『グラディエーター』 | やりすぎ限界映画入門

やりすぎ限界映画入門

ダイナマイト・ボンバー・ギャル @ パスタ功次郎

■「やりすぎ限界映画工房」
■「自称 “本物” のエド・ウッド」


■『グラディエーター』
やりすぎ限界映画:☆☆☆☆★★★[95]

2000年/アメリカ映画/155分
監督:リドリー・スコット
出演:ラッセル・クロウ/ホアキン・フェニックス/コニー・ニールセン

D.B.G.生涯の映画ベスト10
第11位:『グラディエーター』


[ネタバレ注意!]※見終わった人が読んで下さい。



やりすぎ限界男優賞:ホアキン・フェニックス


やりすぎ限界男優賞:ラッセル・クロウ


■第3稿 2018年 5月11日 版

[「君主となる四徳」僕自身の解釈]



軍隊や会社、スポーツの団体競技でも、組織が一つの目標に向かって何かをやり遂げるにはチームワークが必要だ。「人を使う」「人に仕事をさせる」ためのリーダーに必要なのは「部下に信頼される人間」であること。何においてもある知識や技術を人に教えるためには、教える人間が当然その知識と技術を身につけてなければならない。「ダメな人間の真似をしたら自分もダメな人間になる」ように、できない人間の真似をしても人間はできるようにならない。



組織でのリーダーが「当然その知識と技術を身につけてなければならないこと」を、僕は「嘘を吐かないこと」と表現する。「自分が言ったことが本当にできる姿」を部下に見せられるかどうかが、人にものを教える人間、人の上に立つ人間が信頼される条件だ。マキシマス(ラッセル・クロウ)がアウレリウス皇帝にローマの全権を委ねられたのは「君主となる四徳」= “知恵” “正義” “忍耐” “自制心” の全部を持つ人間だったからだ。

^^^^^^^^^^^^^^^^

**指示と要件**:
上の『グラディエーター』評の本文を、「やりすぎ限界男優賞:ホアキン・フェニックス」という語句から「人間はできるようにならない。」まで、一字も変えずに書き出してください。

**データセット部分**:
^^^^^^^^^^^^^^^^

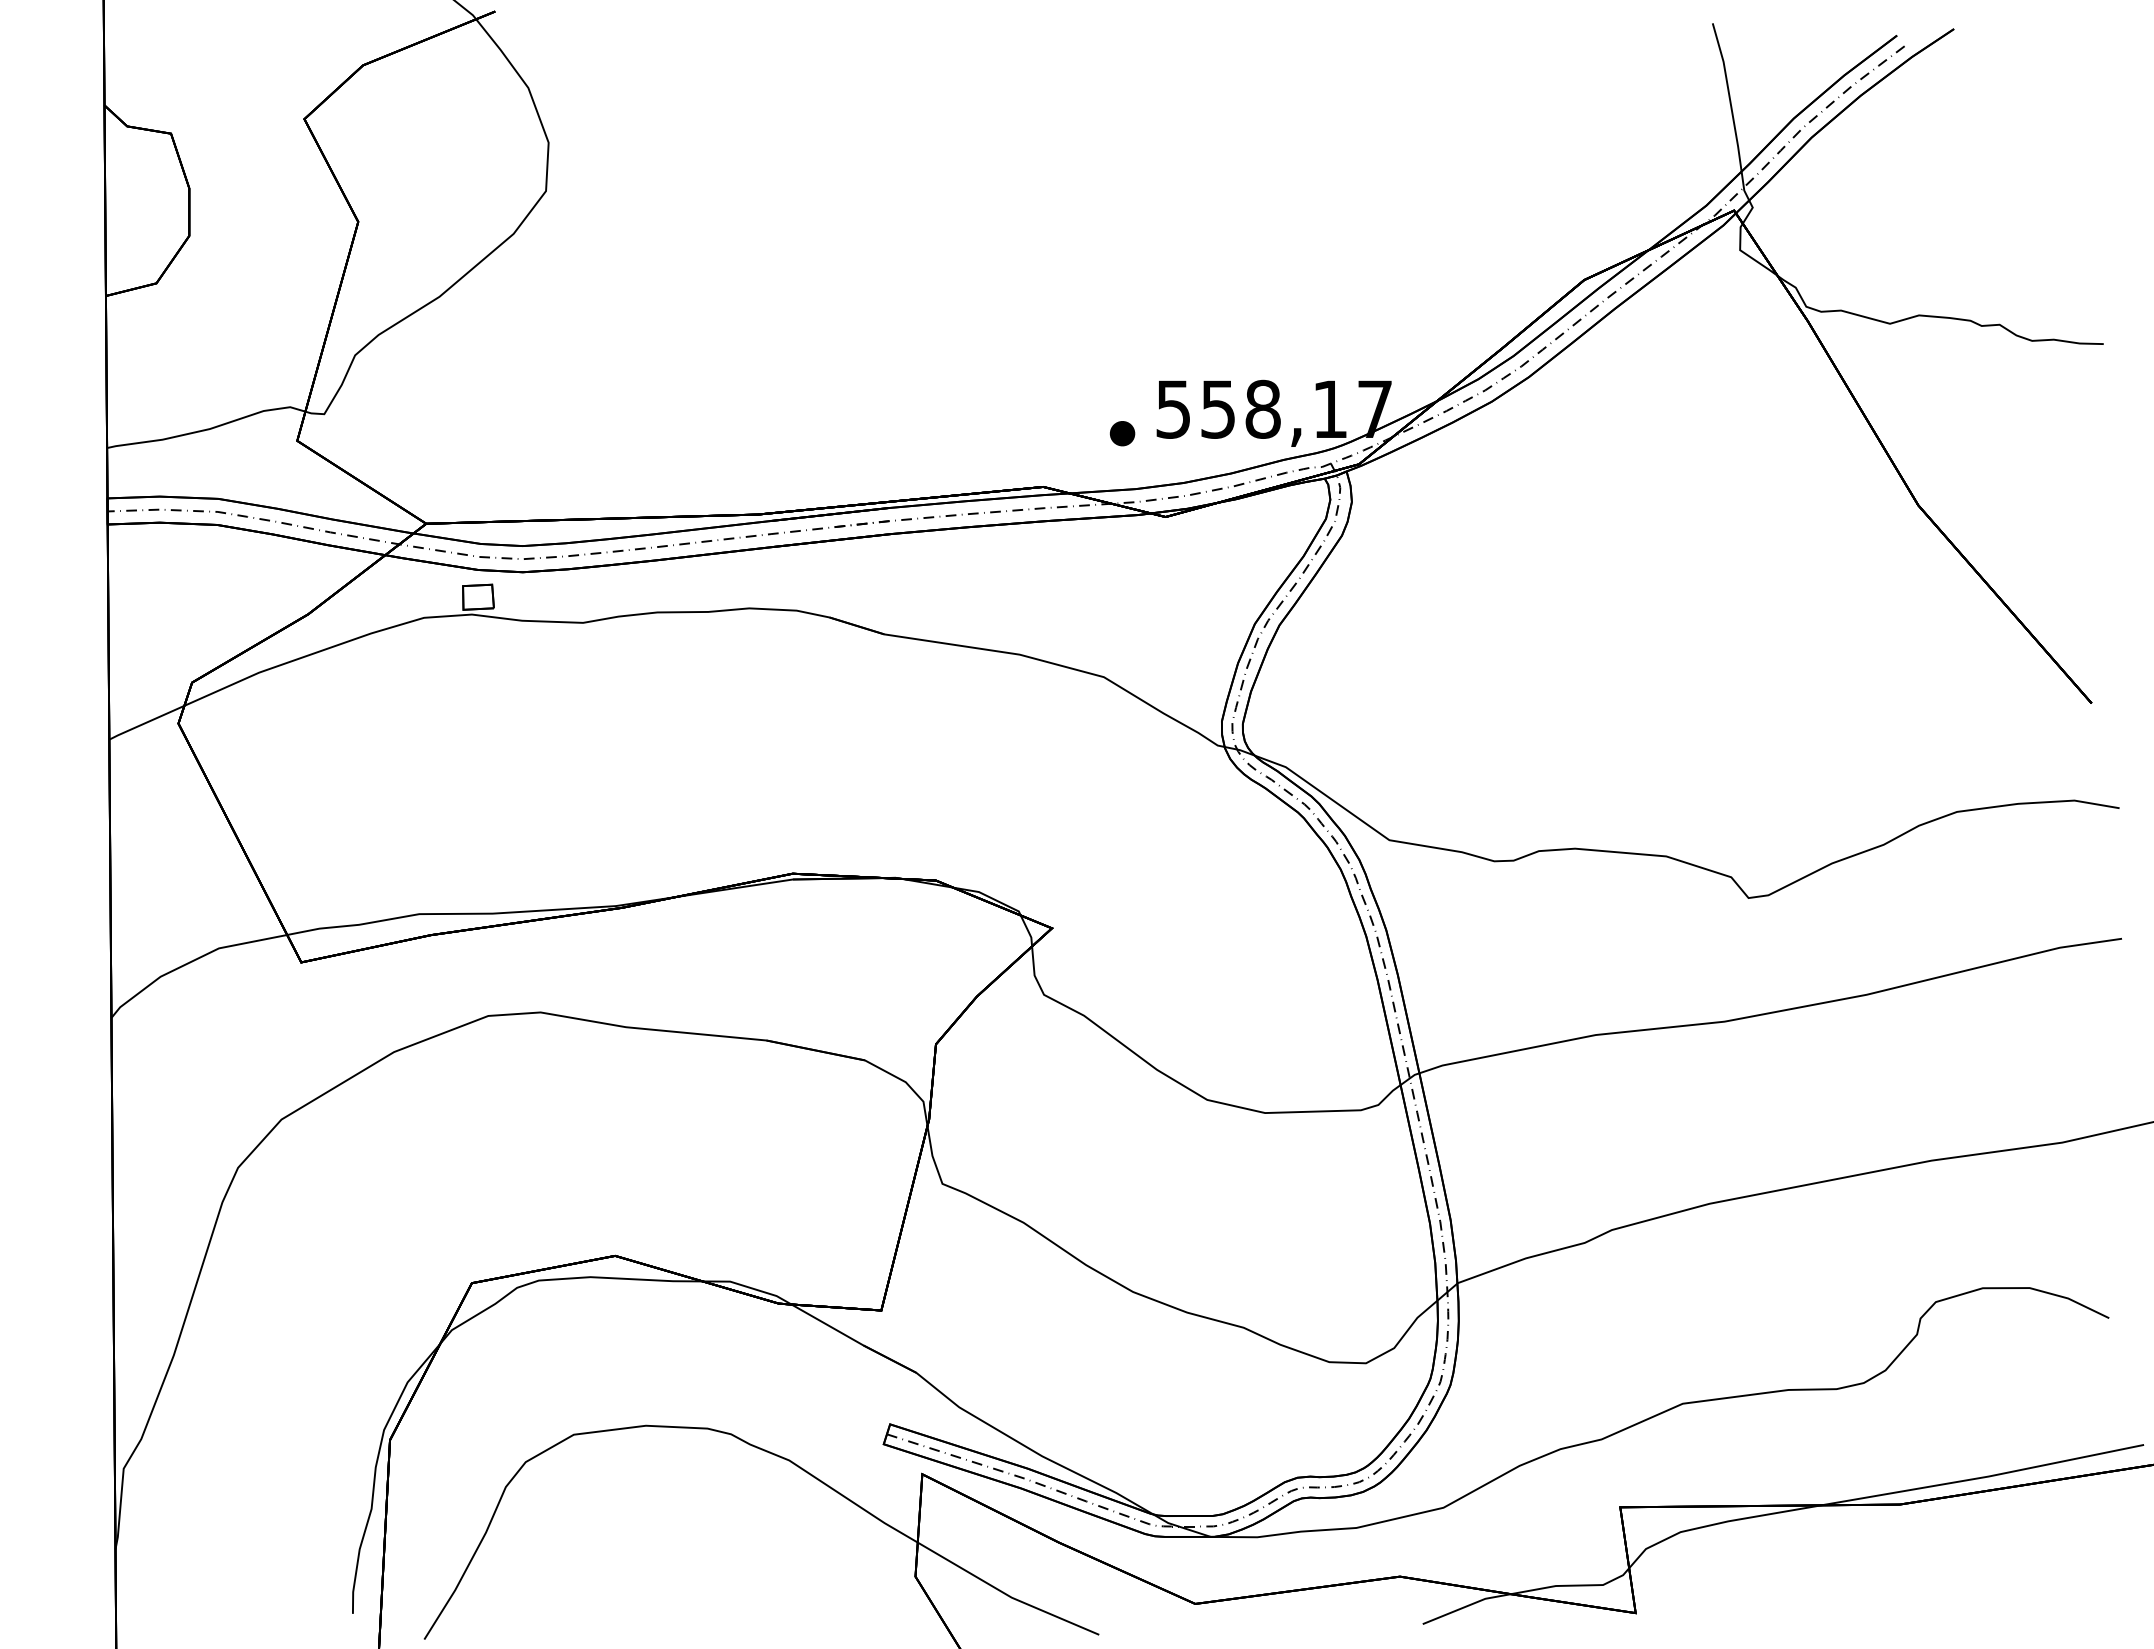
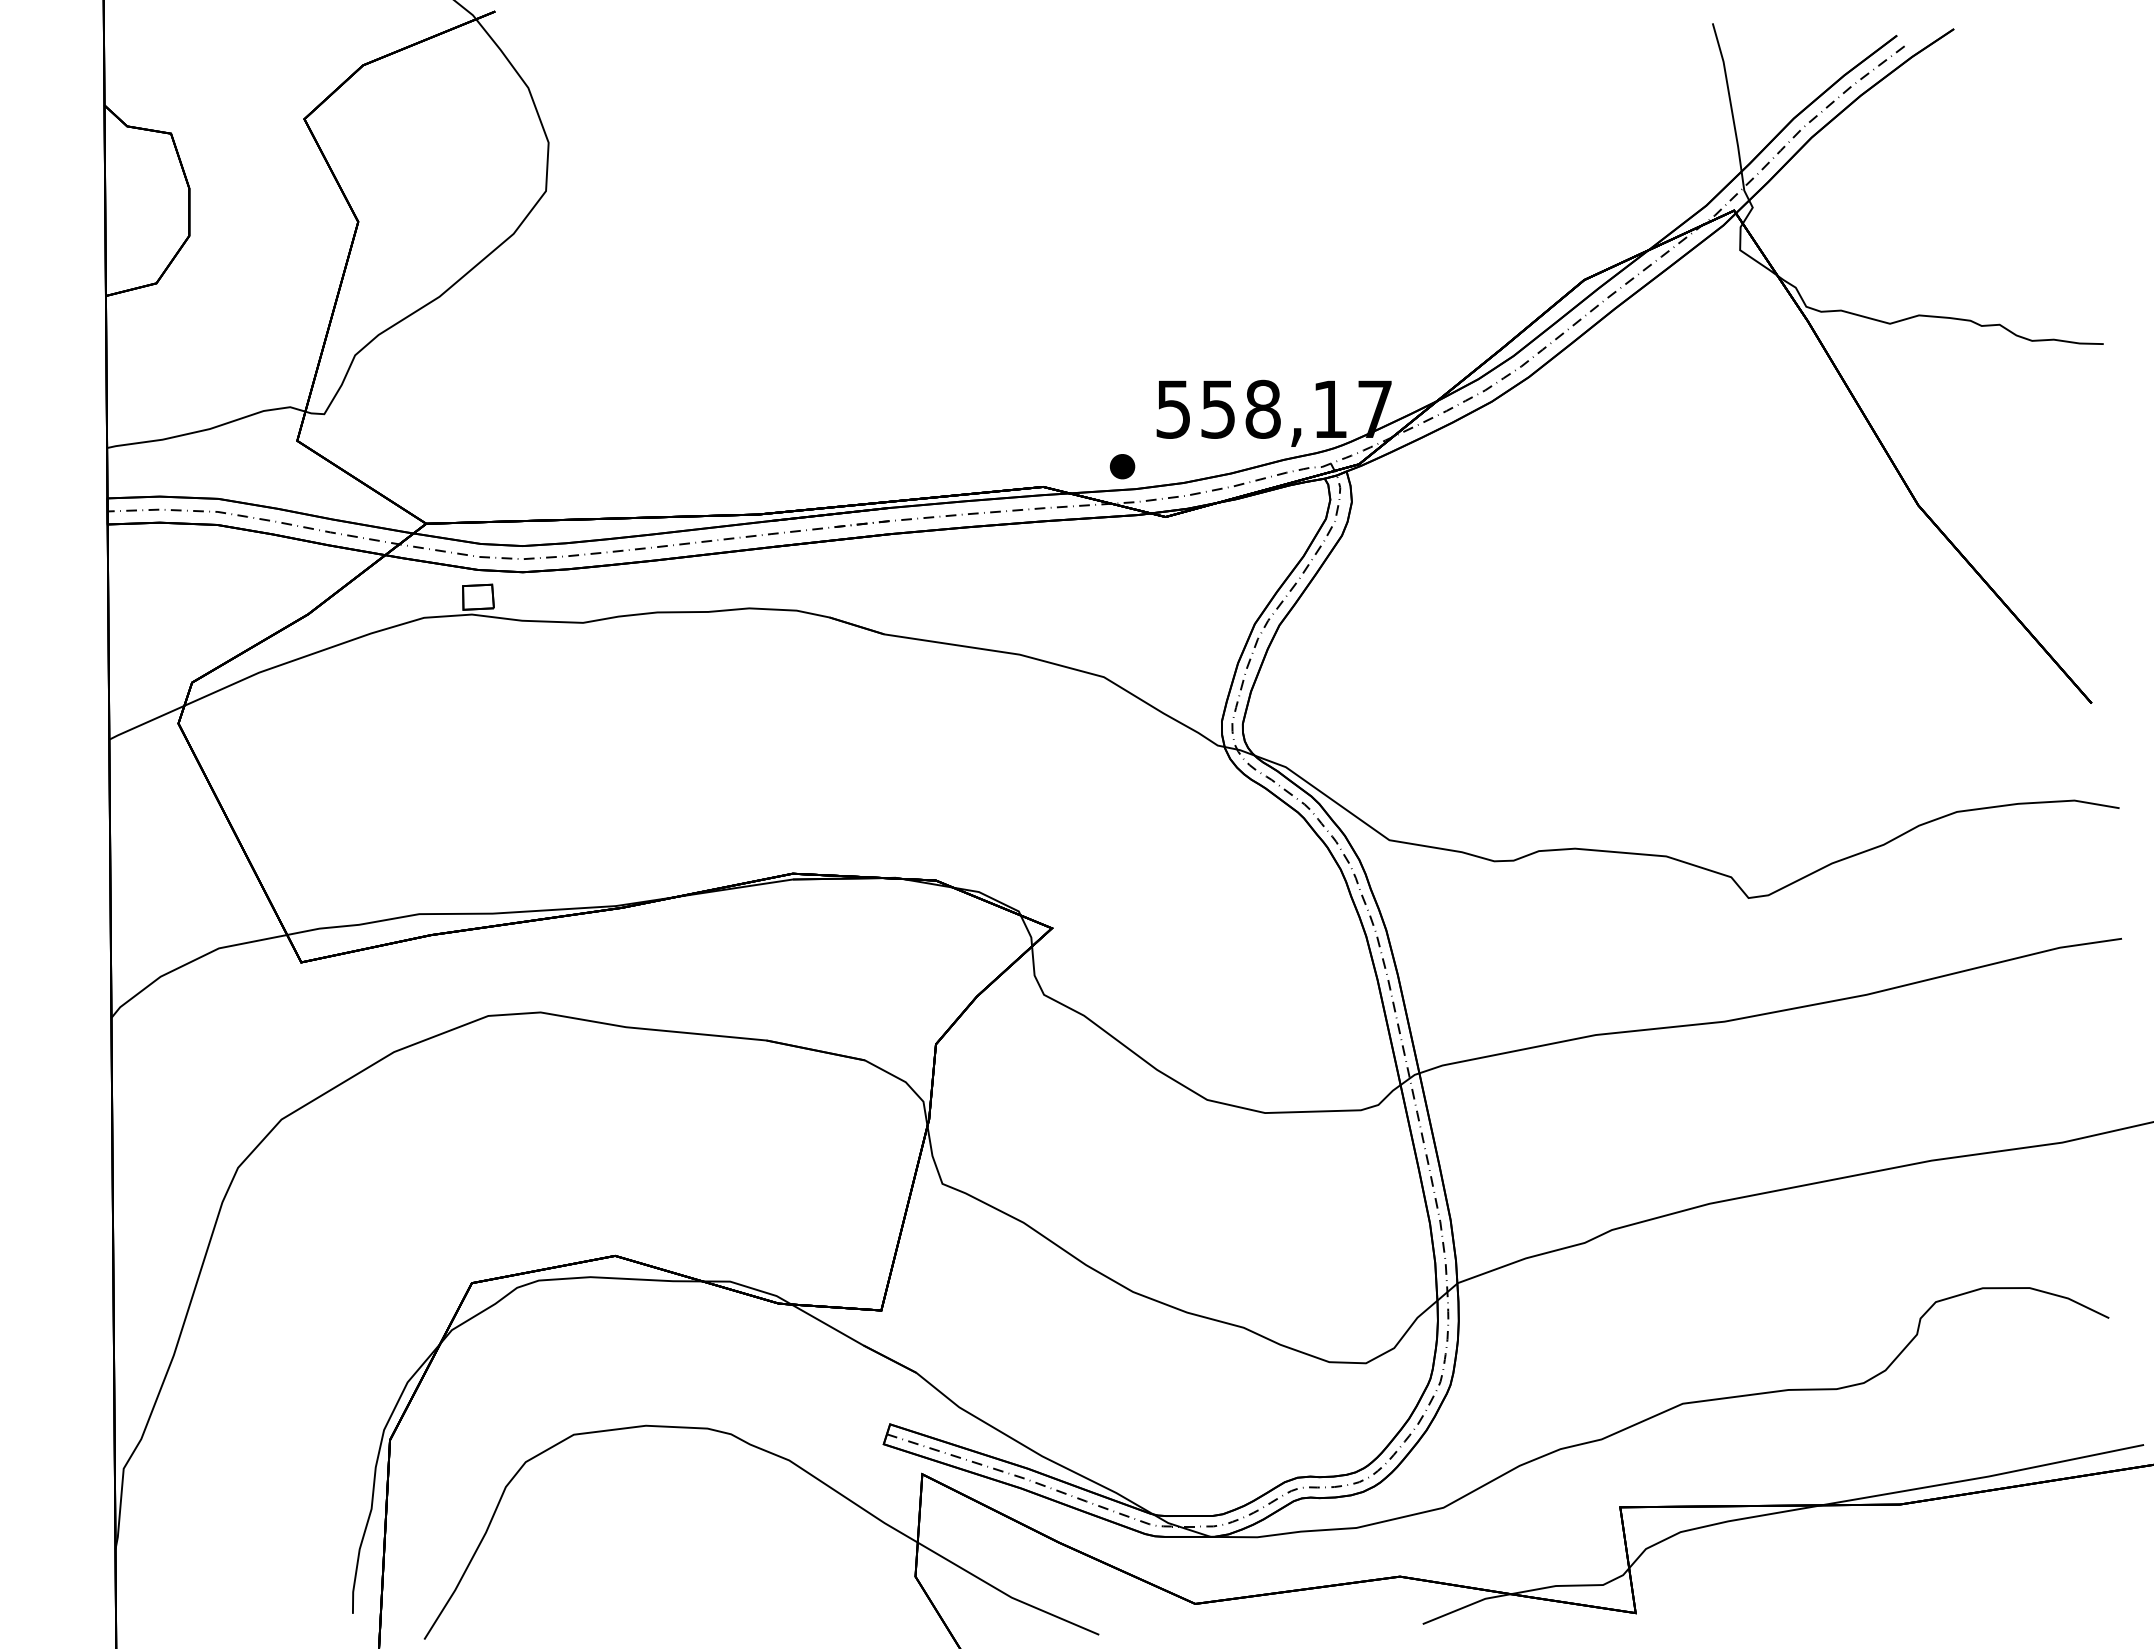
part at (1122, 433) position: (1122, 433) -> (1122, 466)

^^^^^^^^^^^^^^^^

**出力結果**:
やりすぎ限界男優賞:ホアキン・フェニックス


やりすぎ限界男優賞:ラッセル・クロウ


■第3稿 2018年 5月11日 版

[「君主となる四徳」僕自身の解釈]



軍隊や会社、スポーツの団体競技でも、組織が一つの目標に向かって何かをやり遂げるにはチームワークが必要だ。「人を使う」「人に仕事をさせる」ためのリーダーに必要なのは「部下に信頼される人間」であること。何においてもある知識や技術を人に教えるためには、教える人間が当然その知識と技術を身につけてなければならない。「ダメな人間の真似をしたら自分もダメな人間になる」ように、できない人間の真似をしても人間はできるようにならない。